The partitioning key is typically the primary key or a prefix of the primary key.
- If the partitioning key is the primary key: For example, in an order scenario, you might set orderid as the primary key. If queries are always exact lookups by orderid, use orderid as the partitioning key for efficient access to all or part of the information for a specific order.
- If the partitioning key is a primary key prefix: For example, in an order scenario, you might use a composite primary key of userid and orderid. If queries commonly scan by userid to retrieve all or some orders for a user, use userid as the partition key.
Queries in your business scenarios should always specify the partitioning key.

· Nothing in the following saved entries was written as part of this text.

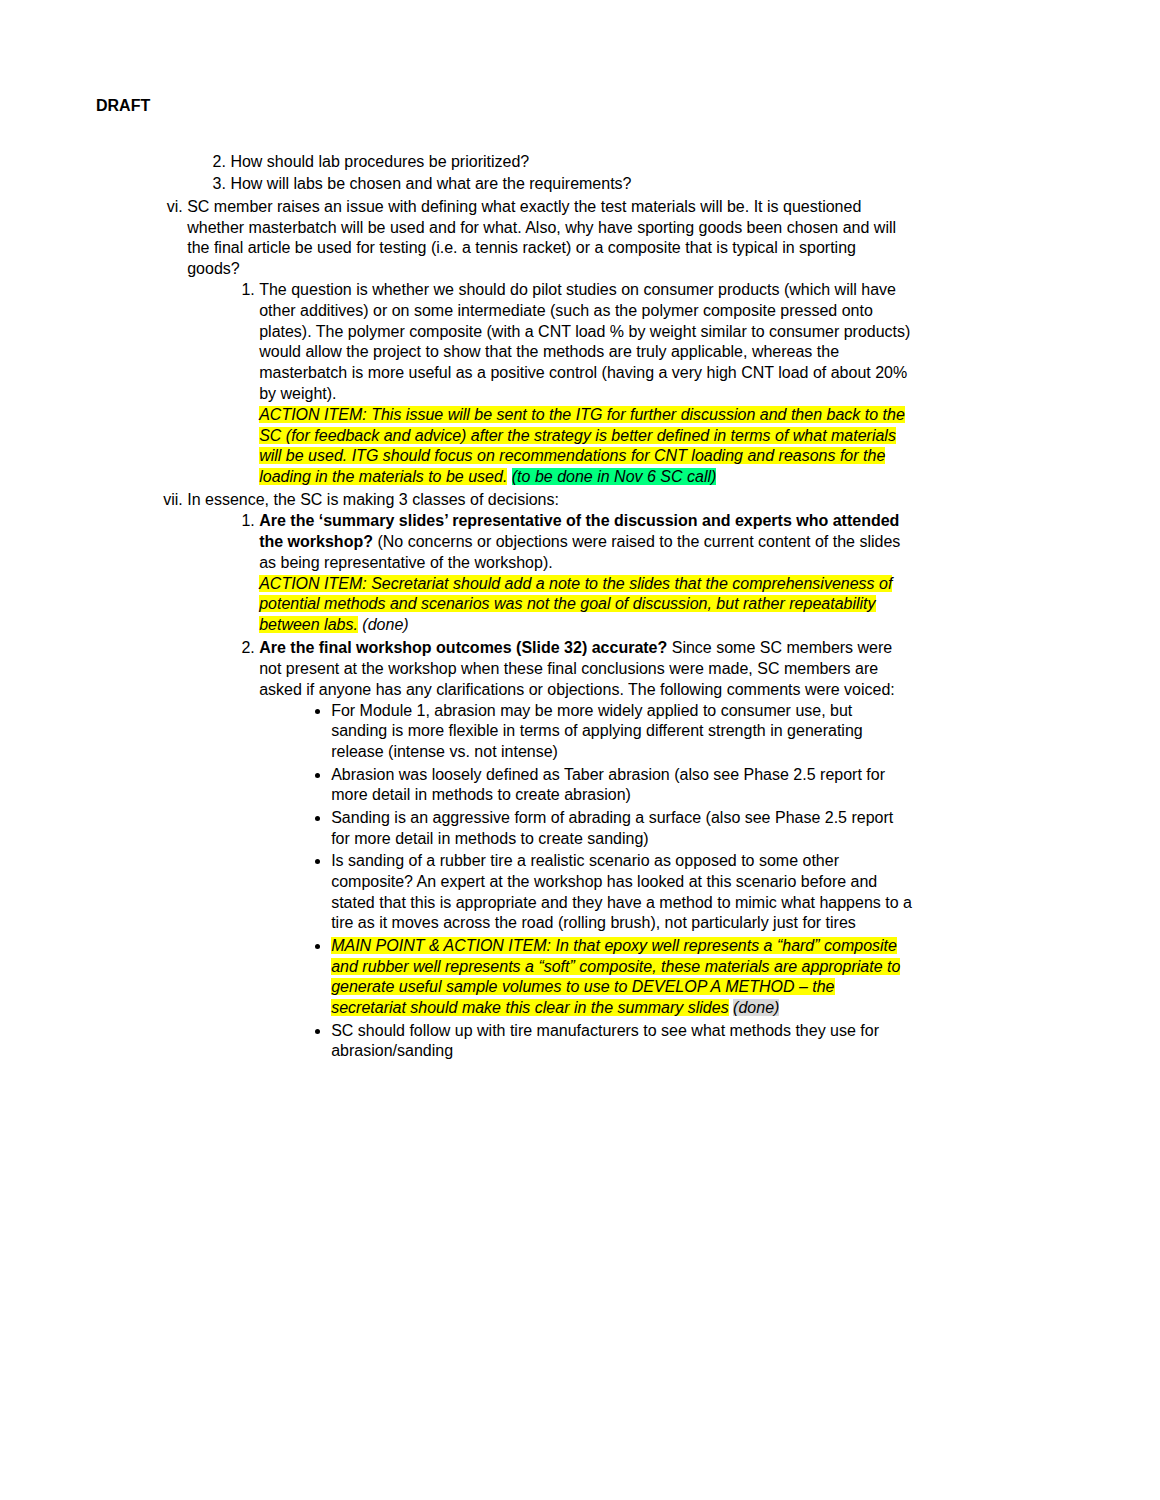DRAFT
How should lab procedures be prioritized?
How will labs be chosen and what are the requirements?
SC member raises an issue with defining what exactly the test materials will be. It is questioned whether masterbatch will be used and for what. Also, why have sporting goods been chosen and will the final article be used for testing (i.e. a tennis racket) or a composite that is typical in sporting goods?
The question is whether we should do pilot studies on consumer products (which will have other additives) or on some intermediate (such as the polymer composite pressed onto plates). The polymer composite (with a CNT load % by weight similar to consumer products) would allow the project to show that the methods are truly applicable, whereas the masterbatch is more useful as a positive control (having a very high CNT load of about 20% by weight).
ACTION ITEM: This issue will be sent to the ITG for further discussion and then back to the SC (for feedback and advice) after the strategy is better defined in terms of what materials will be used. ITG should focus on recommendations for CNT loading and reasons for the loading in the materials to be used. (to be done in Nov 6 SC call)
In essence, the SC is making 3 classes of decisions:
Are the ‘summary slides’ representative of the discussion and experts who attended the workshop? (No concerns or objections were raised to the current content of the slides as being representative of the workshop).
ACTION ITEM: Secretariat should add a note to the slides that the comprehensiveness of potential methods and scenarios was not the goal of discussion, but rather repeatability between labs. (done)
Are the final workshop outcomes (Slide 32) accurate? Since some SC members were not present at the workshop when these final conclusions were made, SC members are asked if anyone has any clarifications or objections. The following comments were voiced:
For Module 1, abrasion may be more widely applied to consumer use, but sanding is more flexible in terms of applying different strength in generating release (intense vs. not intense)
Abrasion was loosely defined as Taber abrasion (also see Phase 2.5 report for more detail in methods to create abrasion)
Sanding is an aggressive form of abrading a surface (also see Phase 2.5 report for more detail in methods to create sanding)
Is sanding of a rubber tire a realistic scenario as opposed to some other composite? An expert at the workshop has looked at this scenario before and stated that this is appropriate and they have a method to mimic what happens to a tire as it moves across the road (rolling brush), not particularly just for tires
MAIN POINT & ACTION ITEM: In that epoxy well represents a “hard” composite and rubber well represents a “soft” composite, these materials are appropriate to generate useful sample volumes to use to DEVELOP A METHOD – the secretariat should make this clear in the summary slides (done)
SC should follow up with tire manufacturers to see what methods they use for abrasion/sanding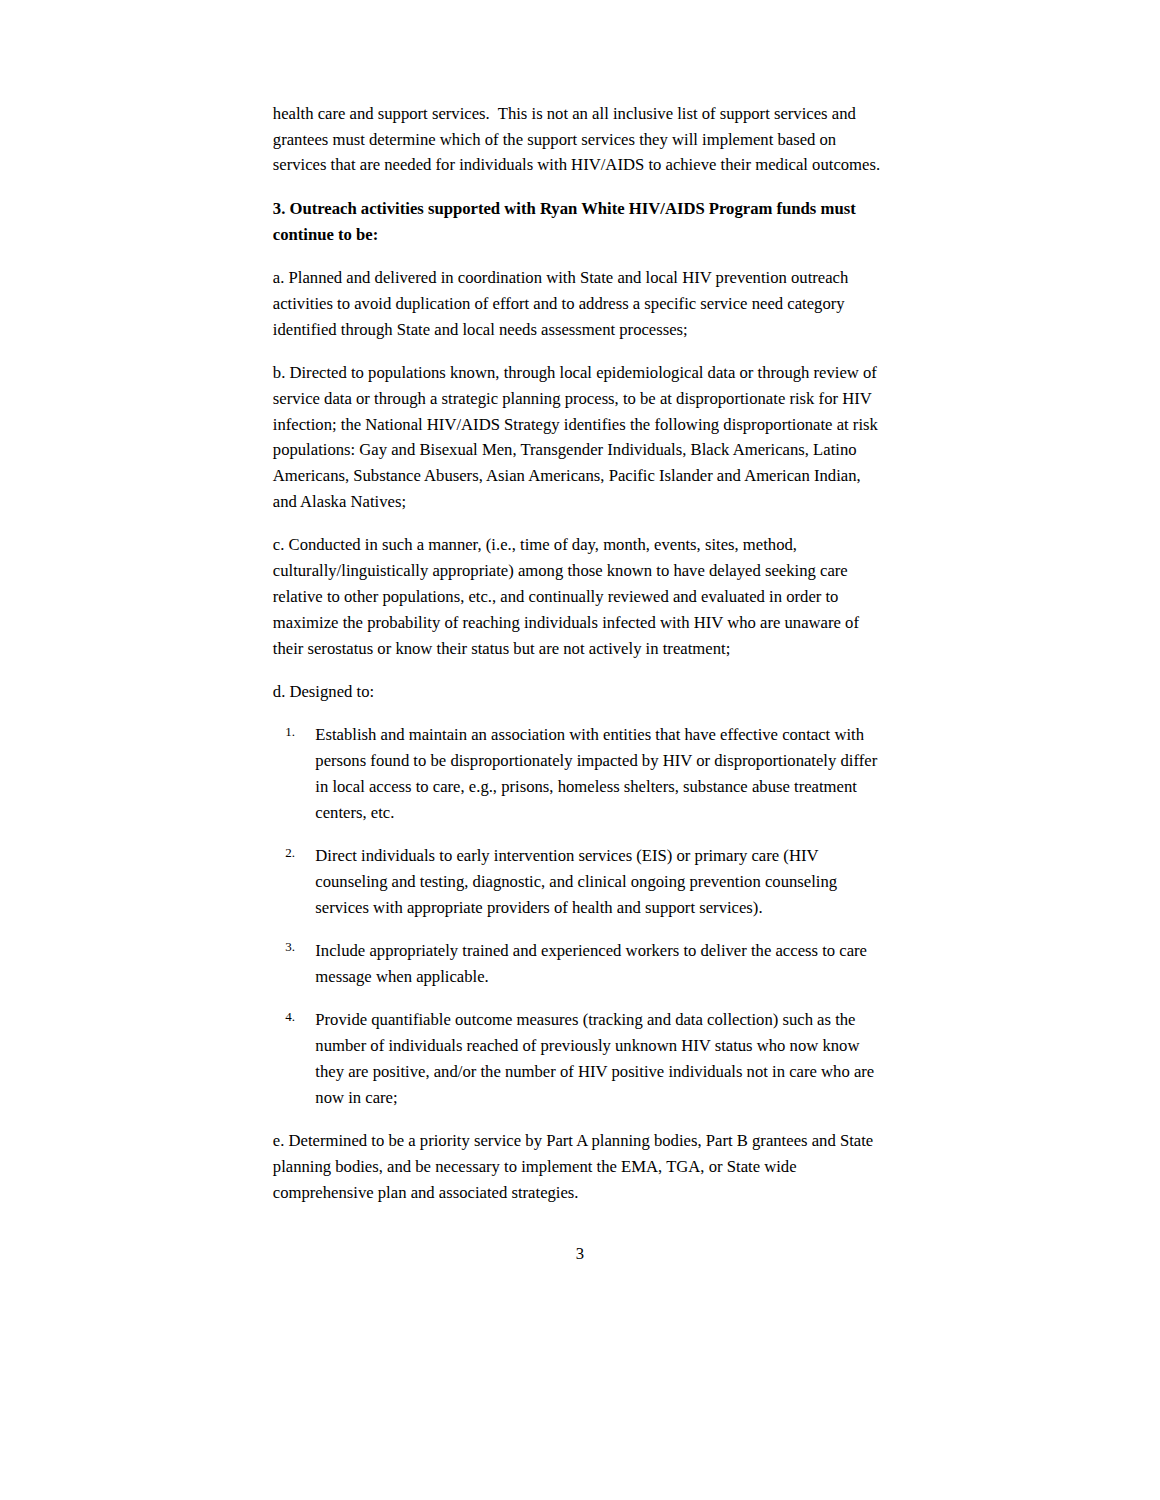health care and support services. This is not an all inclusive list of support services and grantees must determine which of the support services they will implement based on services that are needed for individuals with HIV/AIDS to achieve their medical outcomes.
3. Outreach activities supported with Ryan White HIV/AIDS Program funds must continue to be:
a. Planned and delivered in coordination with State and local HIV prevention outreach activities to avoid duplication of effort and to address a specific service need category identified through State and local needs assessment processes;
b. Directed to populations known, through local epidemiological data or through review of service data or through a strategic planning process, to be at disproportionate risk for HIV infection; the National HIV/AIDS Strategy identifies the following disproportionate at risk populations: Gay and Bisexual Men, Transgender Individuals, Black Americans, Latino Americans, Substance Abusers, Asian Americans, Pacific Islander and American Indian, and Alaska Natives;
c. Conducted in such a manner, (i.e., time of day, month, events, sites, method, culturally/linguistically appropriate) among those known to have delayed seeking care relative to other populations, etc., and continually reviewed and evaluated in order to maximize the probability of reaching individuals infected with HIV who are unaware of their serostatus or know their status but are not actively in treatment;
d. Designed to:
1. Establish and maintain an association with entities that have effective contact with persons found to be disproportionately impacted by HIV or disproportionately differ in local access to care, e.g., prisons, homeless shelters, substance abuse treatment centers, etc.
2. Direct individuals to early intervention services (EIS) or primary care (HIV counseling and testing, diagnostic, and clinical ongoing prevention counseling services with appropriate providers of health and support services).
3. Include appropriately trained and experienced workers to deliver the access to care message when applicable.
4. Provide quantifiable outcome measures (tracking and data collection) such as the number of individuals reached of previously unknown HIV status who now know they are positive, and/or the number of HIV positive individuals not in care who are now in care;
e. Determined to be a priority service by Part A planning bodies, Part B grantees and State planning bodies, and be necessary to implement the EMA, TGA, or State wide comprehensive plan and associated strategies.
3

Design the number of partitions

Why the number of partitions matters

Changing the number of partitions requires modifying the data model (the table schema or DDL) and redistributing data, which is costly.
Avoid having too few partitions: The database's balancing algorithm ensures that the difference in partition counts between any two nodes does not exceed one. For example, with 3 nodes and 7 partitions, the distribution could be <3,2,2>, resulting in a partition imbalance of (3-2)/3 = 33%. Assuming no data skew, the number of partitions is nearly proportional to both storage and access volume, and partition imbalance will also lead to uneven resource usage across nodes. Therefore, too few partitions is not recommended.
Avoid having too many partitions: You can think of each partition as a mini-database, with multiple mini-databases within a single database. Each mini-database manages its own storage and data access independently. This structure means that excessive mini-databases can prevent optimal sharing of storage space, and scan operations may span multiple databases, causing some performance loss. Batch operations may also be harder to optimize for maximum performance at the storage layer. So, having too many partitions is also not recommended.

How partition count affects performance

Generally, the number of partitions does not significantly impact performance. However, for tasks such as major compaction, migration, or backup—which operate at the partition level—partition count does matter. Having too few partitions makes each partition very large, which can increase task execution time and require more resources.

How to choose partition count

For capacity planning, we recommend keeping the data size per partition per replica below 100 GB. When selecting a partition count, choose prime numbers like 23, 59, 97, 193, 389, or 997. For example, with three replicas and 24 TB of storage, if each partition per replica is 8 TB, you will need at least 80 partitions. Based on the recommended values, choose 97 partitions.
Changing the partition count requires DDL changes, which incurs some overhead. Plan your partitioning strategy in advance to avoid frequent changes. For example, if your current storage is 24 TB but you expect it to grow to 50 TB within a year, design for 50 TB and choose 193 partitions.
Do not use too many partitions; generally, do not exceed 997.

How to detect data skew across partitions

Key partitioning currently relies on the MurmurHash algorithm, which hashes the partitioning key and assigns data to the appropriate partition. Except in extreme cases—such as 100 million rows with 10 million sharing the same partitioning key—data skew is typically not an issue. For example, with 100 million rows and only a few thousand per partitioning key, hashing generally distributes data evenly. With large datasets, the randomness of the hash function ensures data is distributed fairly evenly across partitions.